Cuando se encontraban introduciendo al herido en el helicóptero, el aparato se precipitó contra la pared de la montaña y el brigada del GREIM de Sabero, Enrique Ferrero, tiró del herido en ese puntual momento, con la participación de Jose Martínez que, consciente del grave problema, empujó al herido hacia afuera, consiguiendo estos salvarse.

Un acto heroico de los miembros del cuerpo de la Benemérita, que tienen como divisa la ayuda y protección a las personas, y que a diario ponen todo su afán y su alta cualificación al servicio y,  en este caso, al rescate de los montañeros que se encuentran en problemas.

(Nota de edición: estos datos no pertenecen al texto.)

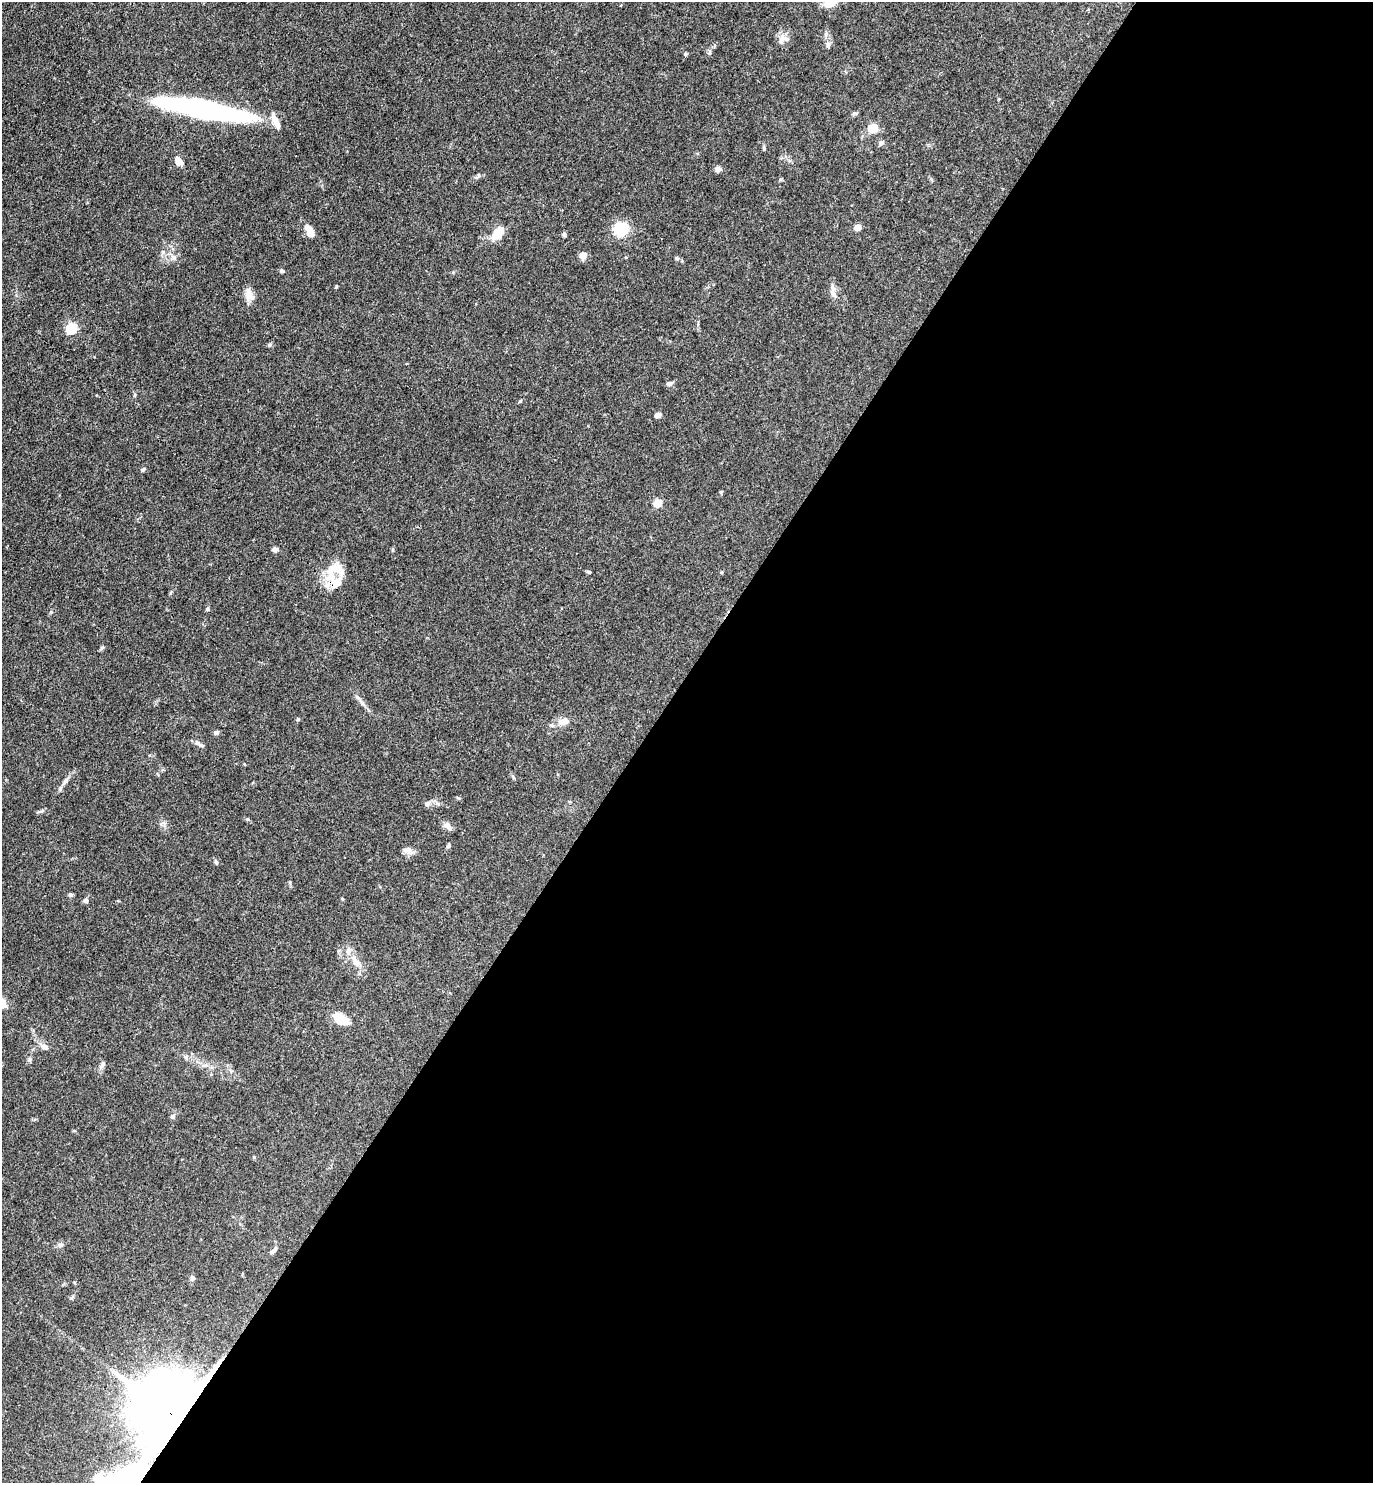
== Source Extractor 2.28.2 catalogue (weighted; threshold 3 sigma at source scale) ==
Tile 12 of 4 x 4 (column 4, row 3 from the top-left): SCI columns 4265-5635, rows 1481-2961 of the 5929 x 5923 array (HDU 1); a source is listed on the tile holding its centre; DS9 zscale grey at full resolution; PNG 1375 x 1485 px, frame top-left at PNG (2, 2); no overlay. Shown black and unused: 53% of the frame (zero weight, under 3 of 4 exposures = <1% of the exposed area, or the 3 px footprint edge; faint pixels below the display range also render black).
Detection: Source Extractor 2.28.2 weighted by HDU 2 'WHT'; one run over the whole footprint, this tile lists its part. Background 0.119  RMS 0.0043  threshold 0.0195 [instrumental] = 3 sigma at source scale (4.5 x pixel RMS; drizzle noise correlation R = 1.50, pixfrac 1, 0.05/0.05 arcsec/px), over >= 5 px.
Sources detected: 63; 1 inside a brighter object's white glare — not listed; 4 inside a brighter listed object's ellipse — not listed separately; the other 58 listed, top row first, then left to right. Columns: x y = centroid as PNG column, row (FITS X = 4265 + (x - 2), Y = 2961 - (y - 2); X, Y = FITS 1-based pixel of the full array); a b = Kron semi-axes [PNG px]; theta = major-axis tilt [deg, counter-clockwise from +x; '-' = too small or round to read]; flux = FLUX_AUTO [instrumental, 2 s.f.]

Familiares, políticos, como el delegado del Gobierno en Castilla y León, Nicanor Sen, el delegado de la Junta de Castilla y León, Eduardo Diego, el presidente de la Diputación de León, Gerardo Álvarez Courel, o el teniente coronel Julio Ándres Gutierrez, Jefe de la Comandancia de la Guardia Civil de León, así como el capitán Fernando Rivero de la Jefatura del Servicio de Montaña en Jaca , y otros muchos compañeros del GREIM y de otras especialidades de la Guardia Civil, y gente de montaña, entre la que no podía faltar la representación oficial del montañismo de Castilla y León, con la presencia de Ana Isabel Martínez de Paz y Ramón Gutiérrez García, vicepresidentes de la Federación de Deportes de Montaña, Escalada y Senderismo de Castilla y León.

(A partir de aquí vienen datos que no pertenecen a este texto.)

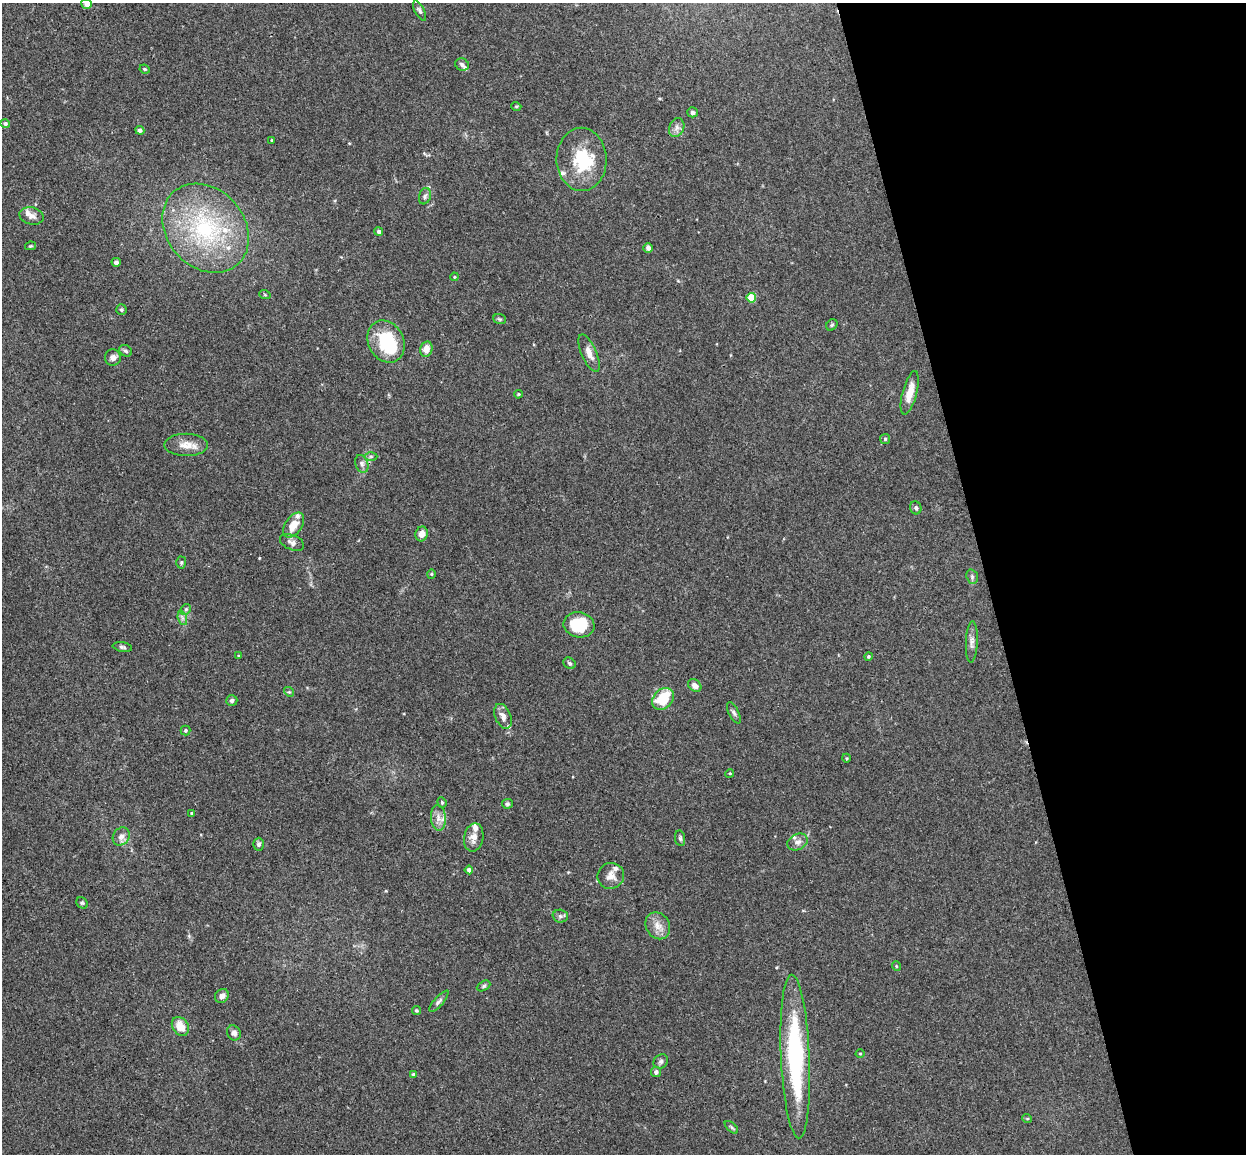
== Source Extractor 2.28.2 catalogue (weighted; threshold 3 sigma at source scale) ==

Sumando unas doscientas personas, nos acercamos, caminando algo más de 7 km, a la ladera nororiental del Pico de la Polinosa, donde hace una década tuvo lugar el accidente. Allí, con unas emotivas palabras, el capellán de la Guardia Civil resaltó el acto, y con una ofrenda floral, se testimonió el cariño tanto a los accidentados, como al resto de los miembros del GREIM, a los que consideramos como los ángeles de la guarda del Montañismo.

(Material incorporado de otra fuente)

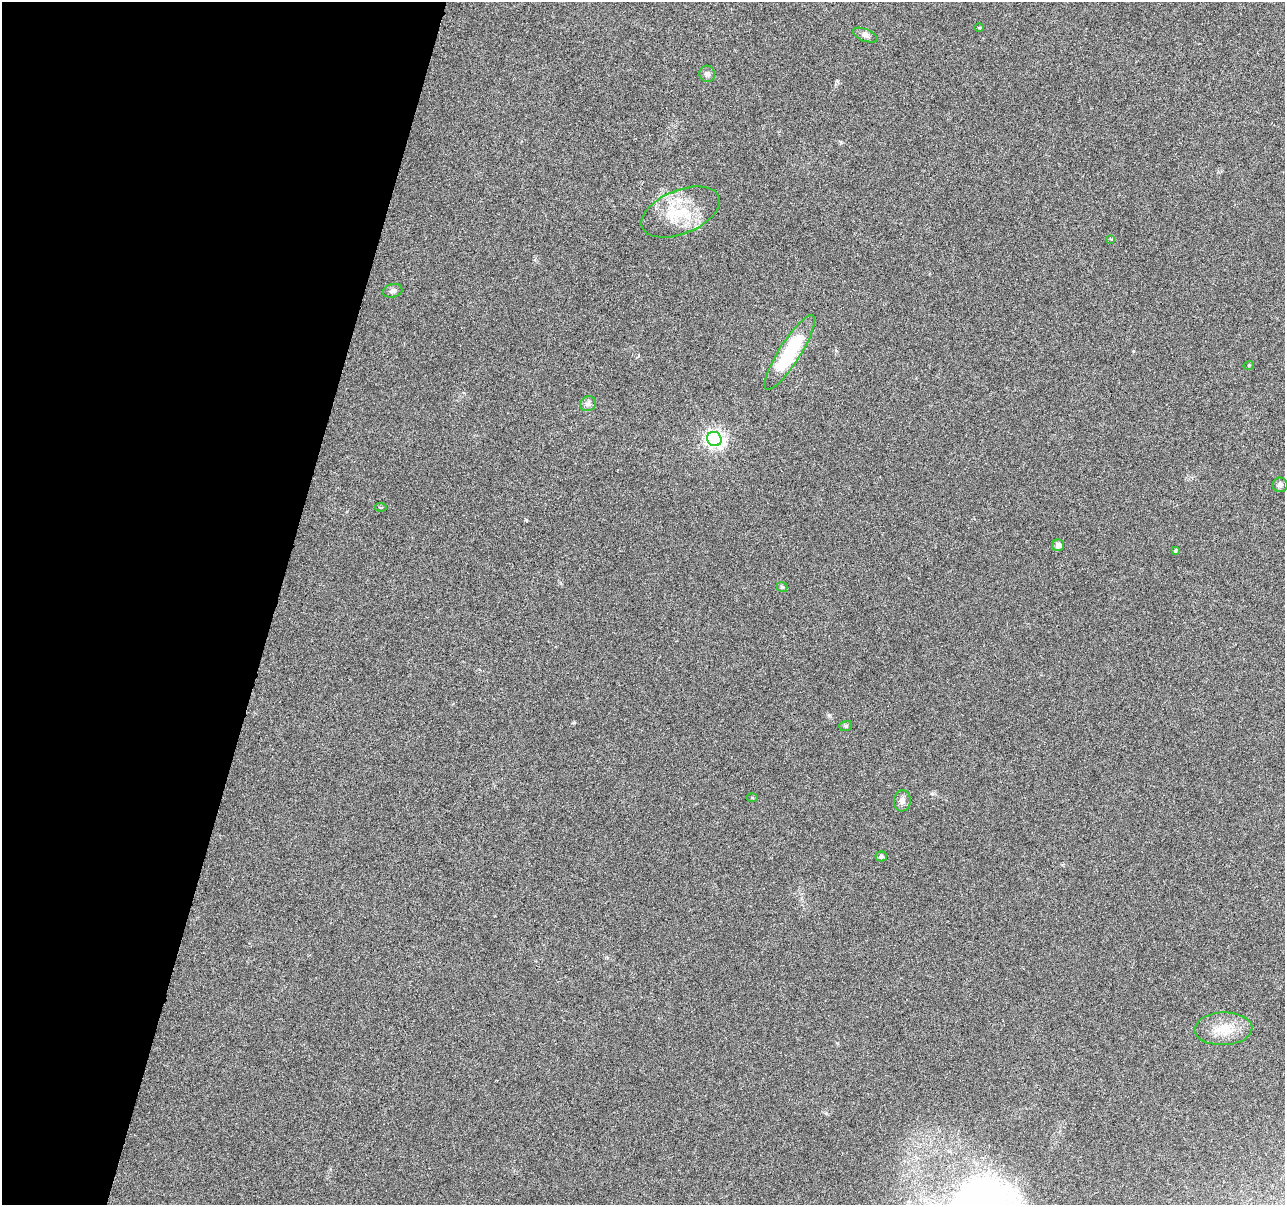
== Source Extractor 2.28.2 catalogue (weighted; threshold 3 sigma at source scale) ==
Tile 9 of 4 x 4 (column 1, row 3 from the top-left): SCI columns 17-1299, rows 1483-2685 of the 5170 x 5431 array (HDU 1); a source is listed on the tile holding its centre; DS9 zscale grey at full resolution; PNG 1287 x 1207 px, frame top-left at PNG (2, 2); each listed source drawn as its Kron ellipse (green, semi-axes under 4 px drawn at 4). Shown black and unused: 21% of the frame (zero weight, under 3 of 6 exposures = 3% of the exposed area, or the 3 px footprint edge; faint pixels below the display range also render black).
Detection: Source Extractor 2.28.2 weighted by HDU 2 'WHT'; one run over the whole footprint, this tile lists its part. Background 0.0304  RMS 0.004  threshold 0.0163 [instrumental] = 3 sigma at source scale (4.09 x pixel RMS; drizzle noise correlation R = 1.36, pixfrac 0.8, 0.0396/0.0396 arcsec/px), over >= 5 px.
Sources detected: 21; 1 inside a brighter listed object's ellipse — not listed separately; the other 20 listed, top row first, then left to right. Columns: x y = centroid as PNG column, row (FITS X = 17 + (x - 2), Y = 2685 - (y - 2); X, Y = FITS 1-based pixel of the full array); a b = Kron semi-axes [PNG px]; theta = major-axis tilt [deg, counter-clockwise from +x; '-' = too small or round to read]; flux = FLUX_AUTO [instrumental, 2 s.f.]
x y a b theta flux
979 28 5 3 - 0.36
865 35 13 6 -22 1.3
707 74 8 8 - 1.4
681 212 41 22 22 16
1111 239 4 3 - 0.37
393 291 10 6 16 1.2
790 352 43 10 58 26
1249 365 5 3 - 0.31
588 404 8 7 - 1.3
714 439 7 7 - 130
1280 485 7 7 - 1.1
381 507 6 2 -4 0.32
1058 545 6 6 - 1.8
1175 550 4 4 - 0.54
782 587 5 5 - 0.53
846 726 6 5 - 0.58
752 798 5 3 - 0.32
902 801 10 8 84 1.6
881 856 5 5 - 0.88
1223 1029 29 16 2 8.6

El Montañismo se practica, en muchas ocasiones, en un entorno peligroso, y es por ello por lo que desde la Federación de Deportes de Montaña, Escalada y Senderismo de Castilla y León, hacemos un llamamiento para la planificación y la prudencia en cualquier actividad, aconsejando que se asista a los cursos que imparte la Escuela Castellana y Leonesa de Alta Montaña, tanto de senderismo, escalada o alta montaña, para conocer las correspondientes técnicas de este deporte con los conocimientos esenciales para practicar nuestra especialidad con la necesaria solvencia.